I'm sure that most of you know that C does not specify which order operands to operators such as + will be evaluated.
E.g. x = exp1 + exp2 might be evaluated by first evaluating exp1, then exp2, then adding the results. However, it might evaluate exp2 first.
How would I make a C assignment that will assign either 1 or 2 to x depending on whether the left or right operand of + is evaluated first?
The problem with writing such an expression is that you can't write to the same variable twice inside it, or the code will invoke undefined behavior, meaning there will be a bug and anything can happen. If a variable is modified inside an expression, that same variable is not allowed to be accessed again within the same expression, unless accesses are separated by so-called sequence points. (C11 6.5/2) See this for details.
So we can't write code such as this:
// BAD CODE, undefined behavior
_Bool first=false;
x = (first?(first=true,exp1):0) + (first?(first=true,exp2):0);
This code invoked undefined behavior because the access to first between difference places of the expression are unsequenced.
However, it is possible to achieve similar code by using functions. Whenever calling a function, there is a sequence point after the evaluation of the arguments, before the function is called. And there is another sequence point before the function returns. So code such as this is possible:
n = expr(1) + expr(2)
This merely has unspecified behavior - since the evaluations of the operands to + is unspecified. But there is no unsequenced access anywhere, meaning the code can't crash etc. We simply can't know or assume what result it will give. Example:
#include <stdio.h>
static int first=0;
int expr (int n)
{
if(first == 0)
{
first = n;
return first;
}
return 0;
}
int main (void)
{
int n;
printf("%d\n", n = expr(1) + expr(2)); // unspecified order of evaluation
first=0;
printf("%d\n", n = expr(1) + expr(2)); // unspecified order of evaluation
return 0;
}
This gave the output 1 1 on my system, but it might as well have given the output 1 2, 2 1 or 2 2. And the next time I execute the program, it may give a different result - we can't assume anything, except that the program will behave deterministically in an undocumented way.
The main reason why this is left unspecified, it to allow different compilers to optimize their expression parsing trees differently depending on the situation. This in turn enables fastest possible execution time and/or compile time.
the simplest code to check for this would look something like this:
#include <stdio.h>
int i;
int inc_i(void)
{
return ++i;
}
int get_i(void)
{
return i;
}
int
main (void)
{
i = 0;
printf("%i\n", get_i() + inc_i());
i = 0;
printf("%i\n", inc_i() + get_i());
}
on my system, this prints:
$ ./test
1
2
which tells me that the left side of the expression is evaluated first. However, while I think that this is an interesting thought experiment, I would not recommend relying on this check to do any meaningful logic in your program - that would be asking for trouble.
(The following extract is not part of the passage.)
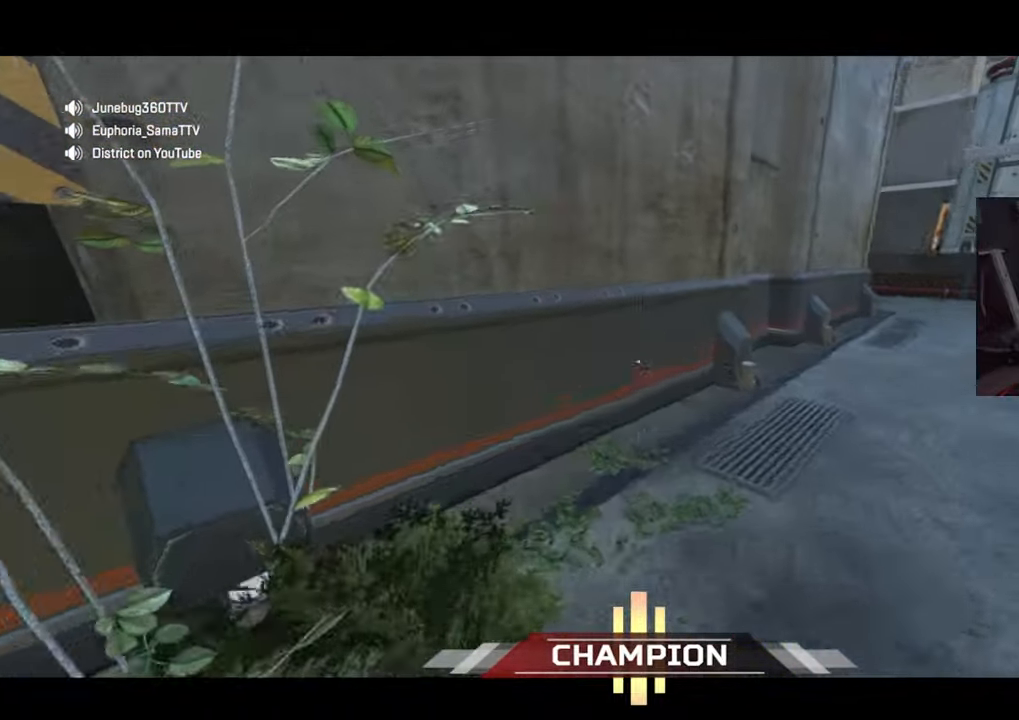
{"buttons": ["A"], "left_stick": "right", "right_stick": "right", "events": [[67, "A", "down"], [67, "right_stick", "left"], [117, "left_stick", "right"], [150, "A", "up"], [333, "right_stick", "center"], [383, "right_stick", "right"], [433, "A", "down"]]}
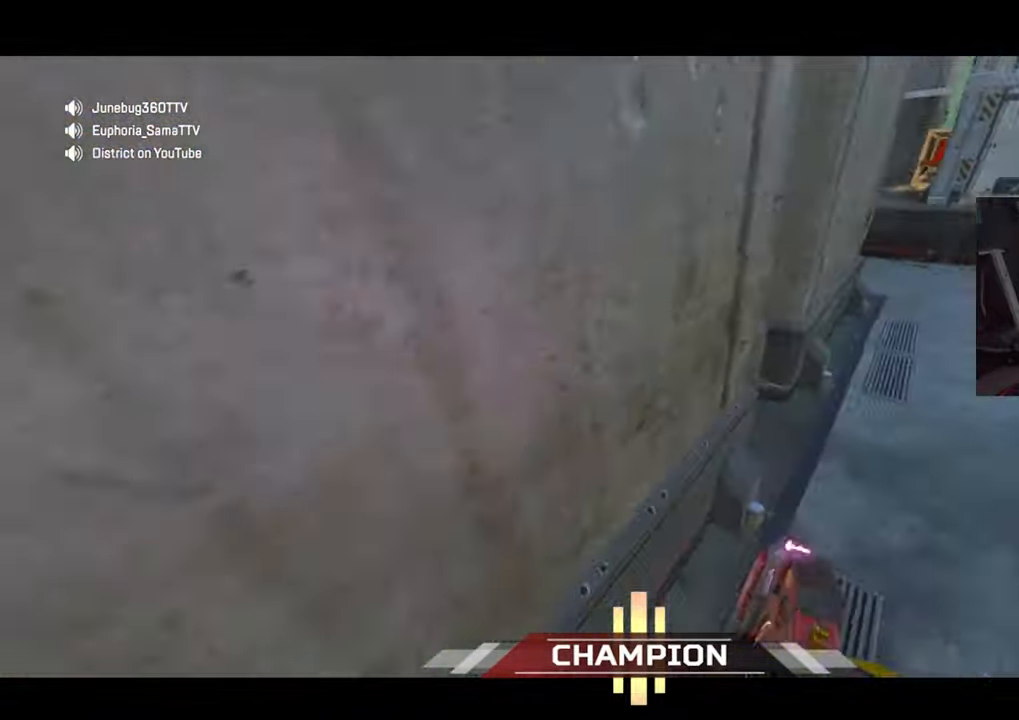
{"buttons": [], "left_stick": "right", "right_stick": "center", "events": [[117, "A", "up"], [250, "right_stick", "center"]]}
You can't. Not reliably. Any time you allow a situation like that to happen in your code the C standard calls it "undefined behavior" and allows the compiler to do whatever it wants. And compilers are notorious, especially in the recent decades, for being completely unpredictable when they encounter undefined behavior. The worst part is that it might even be hard to configure the compiler to warn you that such a situation happened (it can't always know). It is your responsibility to never allow a situation like this to happen.
This might sound crazy but it has a good point. CPUs are different. On some it might make sense to do things in one order. On another that same order will be extremely slow, but doing things in another order is very fast. Maybe the next generation of a CPU will change how instructions are executed and now that third order of operations makes the most sense. Maybe the compiler developers figured out a way to generate much better code by doing things a certain way.
Just because you manage to convince the compiler to generate code that generates a particular order of operations one time doesn't mean that it won't change next time you compile. Maybe the order of the operands doesn't matter at all and they are evaluated in whatever order they happen to be stored in some internal data structure in the compiler and that happens to be a hash table with a hash function that changes on every execution, or maybe the hash function changes next time you update the compiler, or you happen to just add another expression before or after in your code which changes the order, or update another program on your computer that also updates a library that the compiler uses and that library happens to change the order of how some things are stored in a data structure which will change the order of how the compiler generates code.
Note. It is possible to write the expression you want where the order of evaluation wouldn't cause undefined behavior, only be "indeterminately sequenced". In that case the compiler isn't free to do whatever it wants, it is just allowed to evaluate the expressions in whatever order it wants. In most practical situations the result is the same.